In the film Spider-Man II Peter Parker plays all three roles in the Good Samaritan story (Luke 10:25-37). The film character of Peter Parker/Spider-man (Tobey Mcguire) can be seen as Samaritan, the Passerby, and as the victim on the side of the road. The apparent villain, Dr. Octavius (Alfred Molina) starts out as an idealistic scientist who falls prey to the temptation to power (Luke 4:6). He is, however, only a tool manipulated by the real villain, Harry (James Franco). The one real hero in the film is Peter Parker’s girlfriend Mary Jane (Kirsten Dunst) who rescues him and makes him whole – at least until Spider-Man III.
Before reflecting on the message, I should note that the film is just plain comic book level fun. It has spectacular action and Kirsten Dunst is beautiful.
Peter Parker is conflicted over the use of his superpowers. He takes seriously the injunction of his Uncle Ben: “With great power comes great responsibility.” His spider powers enable him to be the Good Samaritan, rescuing every victim. He finds that continuous use of his Spider powers causes burnout, diminishing his strength and producing fatigue. Peter represents those of us who pour all of our energy into our gifts and trying to save the world – or at least our portion of it. His dedication is driven by guilt: his Uncle Ben was killed by a thug Peter could have caught but didn’t. As a result, he feels he must stop every criminal and save every person.
As Peter’s powers diminish, he assumes the role of the victim, in need of a Samaritan to save him. He loses his part time job, nearly fails a university course and gets beaten up in a crowd. When asked, Peter denies Mary Jane, telling her that he does not love her. Peter’s sense of his calling is so great that he denies his own needs. He accepts rejection by Mary Jane, reasoning that, if they married, she would be in danger from Spider-Man’s foes.
Aware that he is experiencing burnout, Peter decides to give up being Spiderman. His energy returns and he begins to live normally. There is a price to be paid. He must assume the role of the passerby, refusing to rescue a victim. Even though he is uncomfortable in this role, he is determined to persist – until events intervene.

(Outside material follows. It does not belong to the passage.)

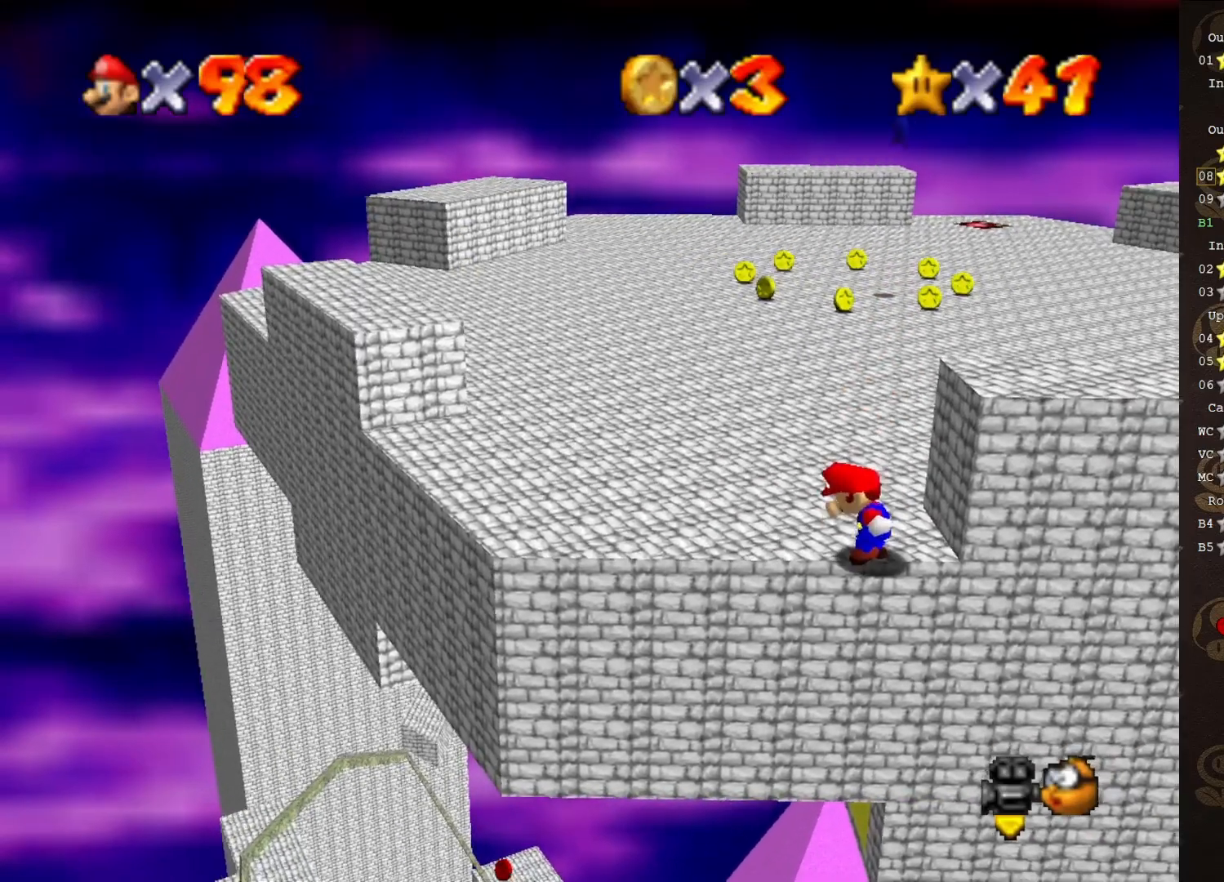
{"buttons": [], "left_stick": "center", "events": [[150, "C_RIGHT", "down"], [250, "C_RIGHT", "up"]]}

Dr. Octavius, a scientist whose ego had led him to believe he could save the world by creating a perpetual energy source, has attached four electro-mechanical arms to his back. He intends for these arms to give him the power needed to control the energy source. To his horror the arms become a truly sinister personification of his own lust for power. They assume control of his personality, forcing him into a destructive quest for power. He becomes a tool of Harry, who is bent on destroying Spider-Man. He captures Mary Jane in order to lure Spiderman to his death.
Peter Parker is caught in a dilemma. He believes that “With great power comes great responsibility.” He is convinced that love of neighbor requires that he ignore his own needs and rescue every possible victim. Yet, he recognizes that this is not possible.
Spider-Man II highlights a fundamental question: “What is unconditional love?” My teacher, Msgr. Chester Michael, once defined it this way: “Unconditional love means putting someone else’s needs ahead of your own wants.” In trying to be a Samaritan, Peter has put everyone else’s needs ahead of his own. Thus his power diminishes. While the definition is attractive, its application is difficult. A look at the gospels may help. Jesus, who abandoned needy crowds to withdraw into prayer (Lk 5:15-16), freely accepted the sacrifice of his own life. If the definition is to fit, Jesus needed to pray; He wanted to live.
Peter thinks that he has to sacrifice his need for Mary Jane and a normal life in order to exercise his powers. His true identity is revealed to her in the course of rescuing her from Dr. Octavius. Once she sees him as Spider-man, Mary Jane becomes the Samaritan, giving him permission to be himself, meet his needs and use his powers – or so it seems until we see Spider-Man III.